* _TASKS_
(a) Translate this sentence from the forum thread about dogs and carrots into Spanish: "I give them a half one each but they always end up swapping over."
(b) List every date that appears in the post headers of the forum thread about dogs and carrots.
(c) Extend the forum thread about dogs and carrots by writing what could come after its last sentence.

* _PASSAGE TO READ_
My two know when they hear the chopping in the kitchen.... they just know! I always give them the ends rather than throwing them away, they love it - they sit paitently waiting!


----------



## LolaLulu (Apr 15, 2012)

My two are 5 months and also love carrots. I give them a half one each but they always end up swapping over. They play with them first but iIt occupies them for a while.


----------



## Turi (Jun 28, 2011)

Sam1 said:


> Are you back yet turi? How was your holiday? Did you both survive little miss safi? X


Hi Sam!

Yes, I am back. We missed Saffi like CRAZY and have discussed getting her a pet passport and taking a trip to the South of France next year instead of leaving her. However, Sue (Mogdog) took such good care of her and it’s clear that Saffi and Bess really hit it off. 

How is your puppy wait going?! 

x


----------



## Scarlett (Dec 15, 2011)

Scarlett absolutely loves carrots! I did put them in the freezer for her when she was teething, but now that she is done, I give one to her as a treat once in a while.

* _Spatial grounding data_
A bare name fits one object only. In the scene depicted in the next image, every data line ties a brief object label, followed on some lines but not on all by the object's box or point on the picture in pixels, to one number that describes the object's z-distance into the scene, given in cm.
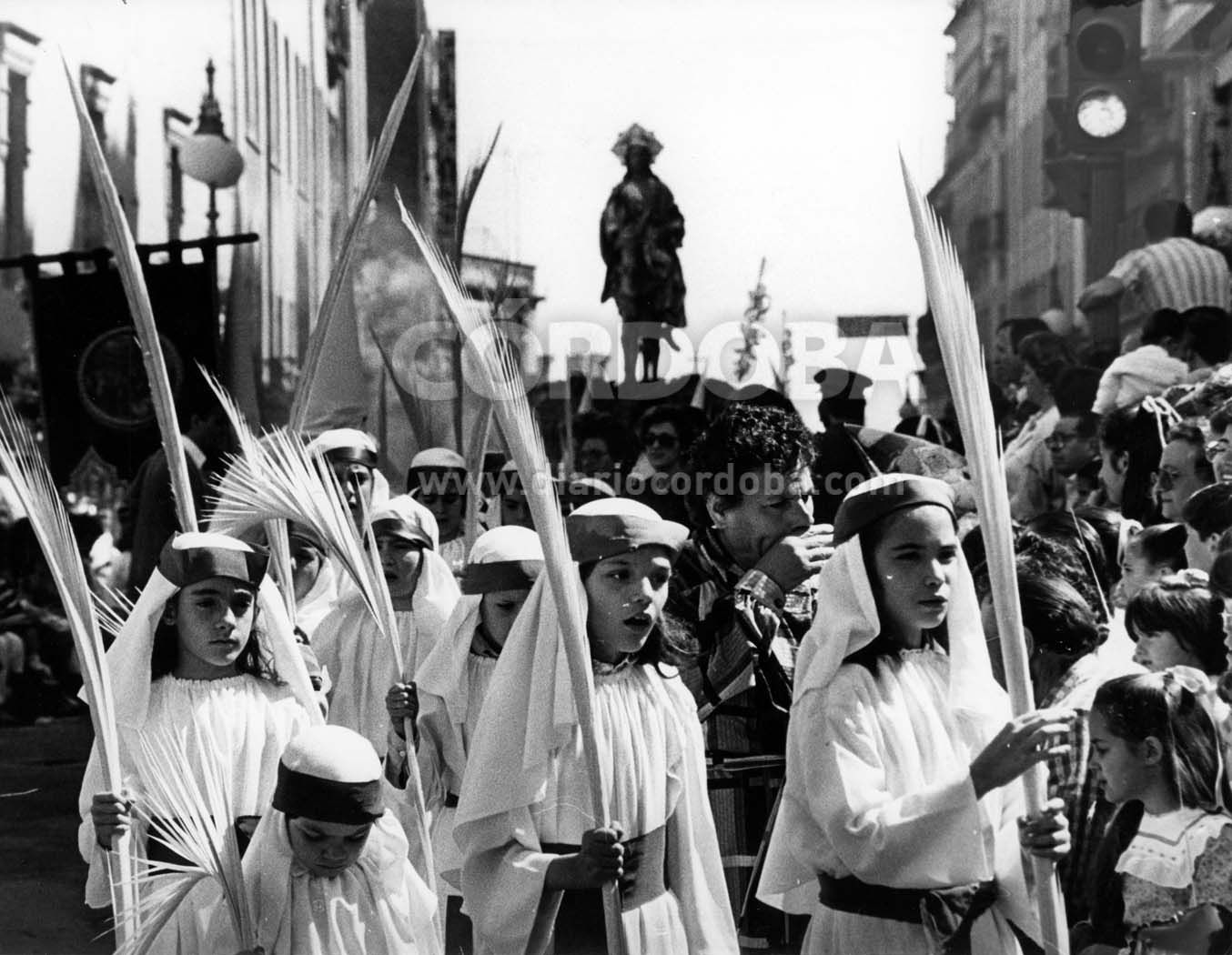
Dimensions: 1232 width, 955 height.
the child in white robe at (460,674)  583
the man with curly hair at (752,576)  563
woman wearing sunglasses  668
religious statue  728
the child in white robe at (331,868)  472
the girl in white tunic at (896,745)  466
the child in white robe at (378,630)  648
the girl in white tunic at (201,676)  545
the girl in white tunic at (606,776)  508
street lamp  756
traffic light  710
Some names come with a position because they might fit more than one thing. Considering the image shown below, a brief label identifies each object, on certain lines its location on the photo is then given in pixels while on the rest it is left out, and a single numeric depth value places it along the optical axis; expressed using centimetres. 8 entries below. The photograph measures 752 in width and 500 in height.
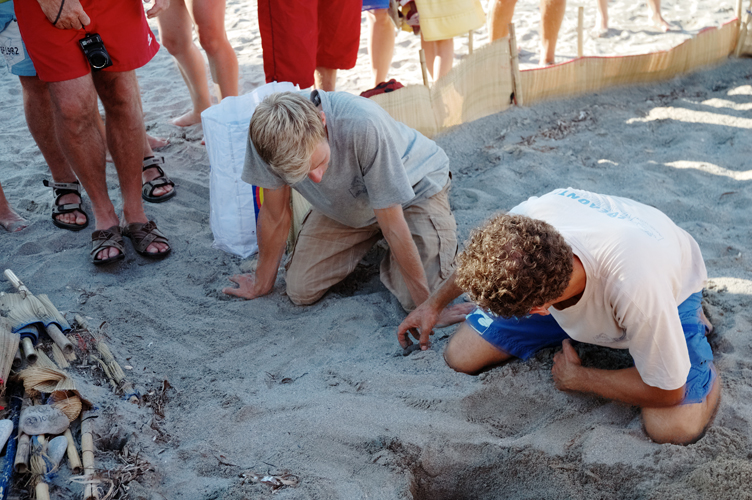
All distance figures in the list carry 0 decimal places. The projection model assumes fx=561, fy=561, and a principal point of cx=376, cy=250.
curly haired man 146
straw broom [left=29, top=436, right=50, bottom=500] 144
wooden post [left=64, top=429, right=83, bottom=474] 154
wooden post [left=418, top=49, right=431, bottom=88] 368
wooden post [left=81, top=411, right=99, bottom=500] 148
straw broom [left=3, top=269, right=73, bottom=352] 201
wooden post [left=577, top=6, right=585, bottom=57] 433
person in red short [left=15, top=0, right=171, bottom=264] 243
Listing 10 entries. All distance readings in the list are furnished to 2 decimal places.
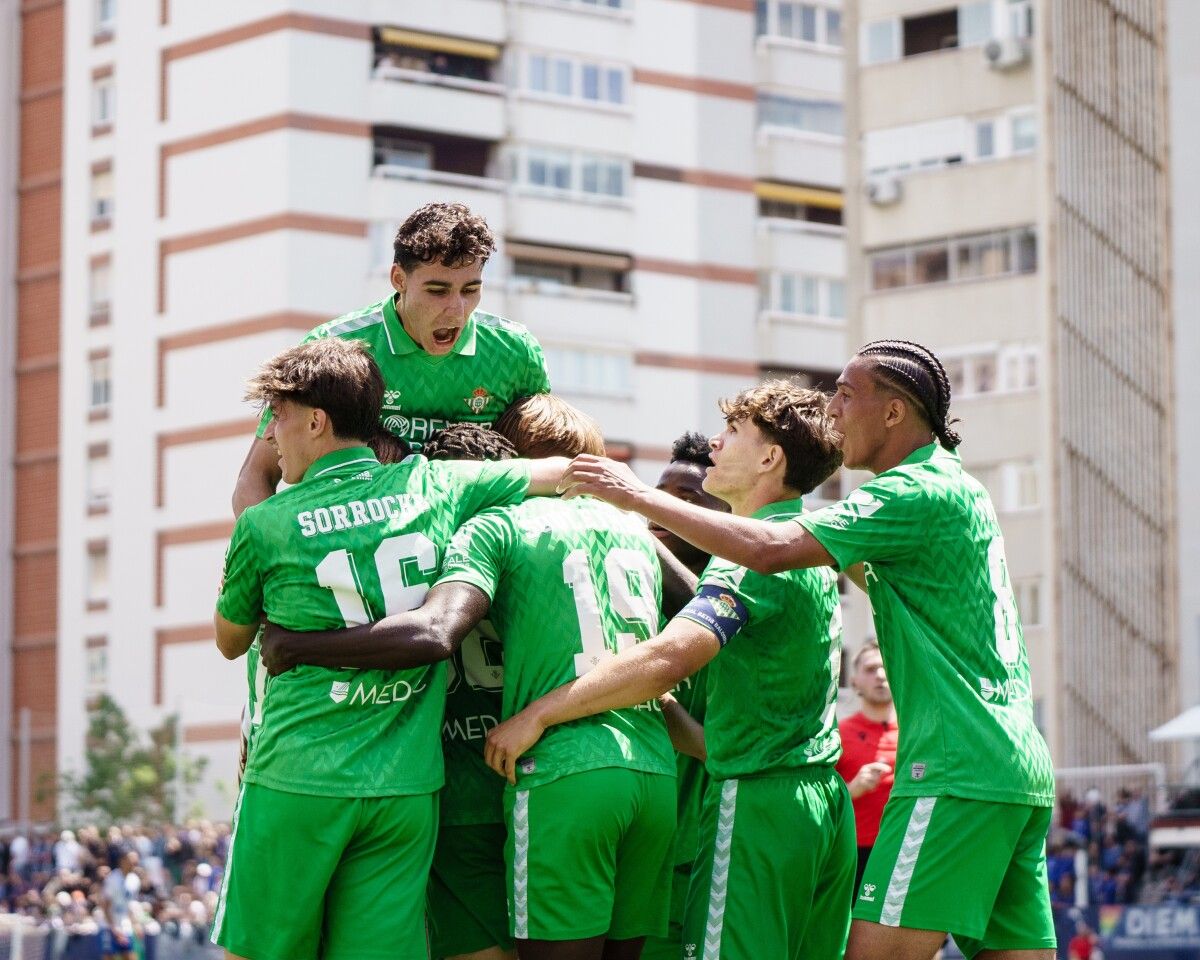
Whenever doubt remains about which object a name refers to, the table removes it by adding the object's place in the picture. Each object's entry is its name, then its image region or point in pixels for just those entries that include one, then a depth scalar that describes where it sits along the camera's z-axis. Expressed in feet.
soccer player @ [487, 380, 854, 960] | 25.85
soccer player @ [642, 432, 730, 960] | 28.96
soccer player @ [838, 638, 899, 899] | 40.57
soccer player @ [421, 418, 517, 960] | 26.32
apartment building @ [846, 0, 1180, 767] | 171.73
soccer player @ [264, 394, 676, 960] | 24.94
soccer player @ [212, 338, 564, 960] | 24.39
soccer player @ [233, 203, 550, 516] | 27.37
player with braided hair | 24.49
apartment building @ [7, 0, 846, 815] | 205.26
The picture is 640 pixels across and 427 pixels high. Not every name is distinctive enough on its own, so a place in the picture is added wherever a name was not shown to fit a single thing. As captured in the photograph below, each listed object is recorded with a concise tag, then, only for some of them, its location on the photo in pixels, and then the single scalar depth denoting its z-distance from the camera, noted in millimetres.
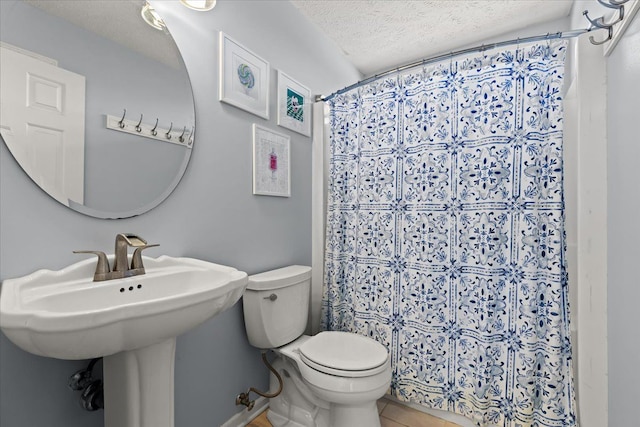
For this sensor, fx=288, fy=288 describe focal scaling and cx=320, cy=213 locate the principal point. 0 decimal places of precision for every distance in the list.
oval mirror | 846
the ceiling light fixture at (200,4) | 1221
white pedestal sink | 619
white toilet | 1290
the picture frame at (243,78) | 1390
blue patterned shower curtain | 1310
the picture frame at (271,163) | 1582
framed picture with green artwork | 1758
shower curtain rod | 1242
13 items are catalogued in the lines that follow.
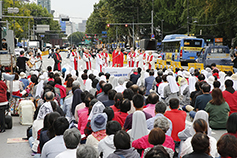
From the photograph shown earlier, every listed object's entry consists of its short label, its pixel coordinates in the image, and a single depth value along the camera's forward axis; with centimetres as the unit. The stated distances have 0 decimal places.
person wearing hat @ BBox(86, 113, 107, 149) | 557
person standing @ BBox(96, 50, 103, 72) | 2235
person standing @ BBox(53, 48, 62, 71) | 2088
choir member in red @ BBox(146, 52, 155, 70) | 2228
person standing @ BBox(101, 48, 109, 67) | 2278
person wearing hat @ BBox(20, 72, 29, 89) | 1256
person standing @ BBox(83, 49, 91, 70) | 2238
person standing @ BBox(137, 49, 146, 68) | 2274
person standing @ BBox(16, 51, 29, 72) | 2023
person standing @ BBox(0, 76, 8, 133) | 895
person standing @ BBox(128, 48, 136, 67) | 2402
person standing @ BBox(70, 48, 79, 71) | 2239
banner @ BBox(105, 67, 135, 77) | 1641
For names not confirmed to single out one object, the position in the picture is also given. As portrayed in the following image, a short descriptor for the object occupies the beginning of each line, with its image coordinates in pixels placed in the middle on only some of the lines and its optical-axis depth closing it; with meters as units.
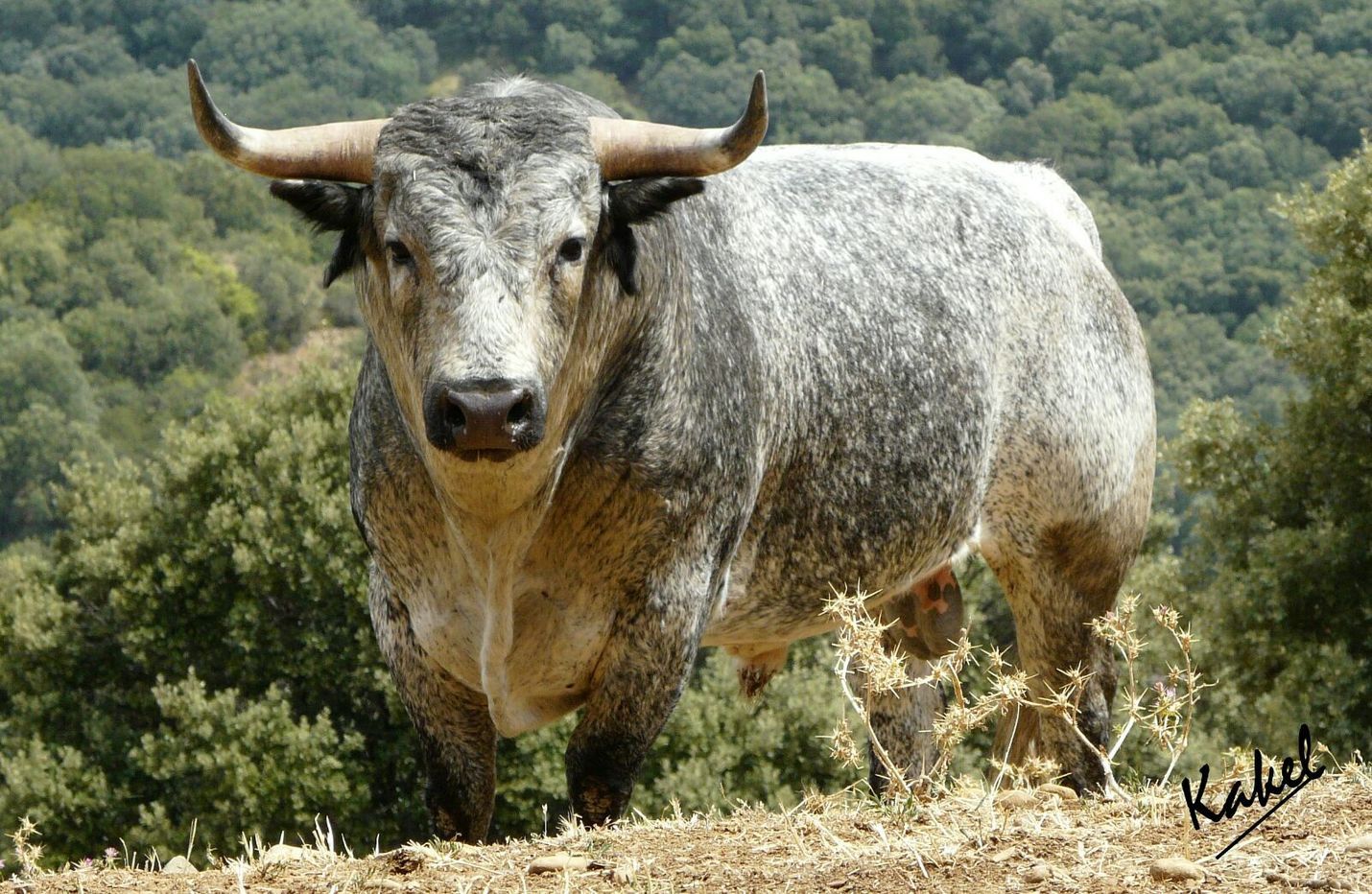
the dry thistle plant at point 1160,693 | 10.55
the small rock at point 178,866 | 12.22
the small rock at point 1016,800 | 11.94
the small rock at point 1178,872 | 9.19
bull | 12.26
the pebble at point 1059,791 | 13.16
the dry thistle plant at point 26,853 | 10.91
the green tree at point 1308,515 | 39.97
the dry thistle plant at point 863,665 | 10.85
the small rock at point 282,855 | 11.49
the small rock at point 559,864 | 10.42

* _TASK RESULTS_
(a) Les doy media a cada uno, pero siempre acaban intercambiándolas.

(b) Apr 15, 2012; Jun 28, 2011; Dec 15, 2011

(c)
----------



## Carolyne (Mar 13, 2012)

Thanks for all the comments. Mollie loves her carrots ... and it stops her nipping at us!


----------



## JoJo (Mar 2, 2011)

Carolyne said:


> Thanks for all the comments. Mollie loves her carrots ... and it stops her nipping at us!


Exactly .. it keeps these chewing puppies happy and busy for a while ... 

My puppy is a chewer, so I am always looking for new things to keep her busy, better than biting my furniture  carrots, antler bar, pigs ear... I have also made my own tug toys and put them in the freezer ... nice cold tug toy to play with


----------



## mariag (Jun 19, 2011)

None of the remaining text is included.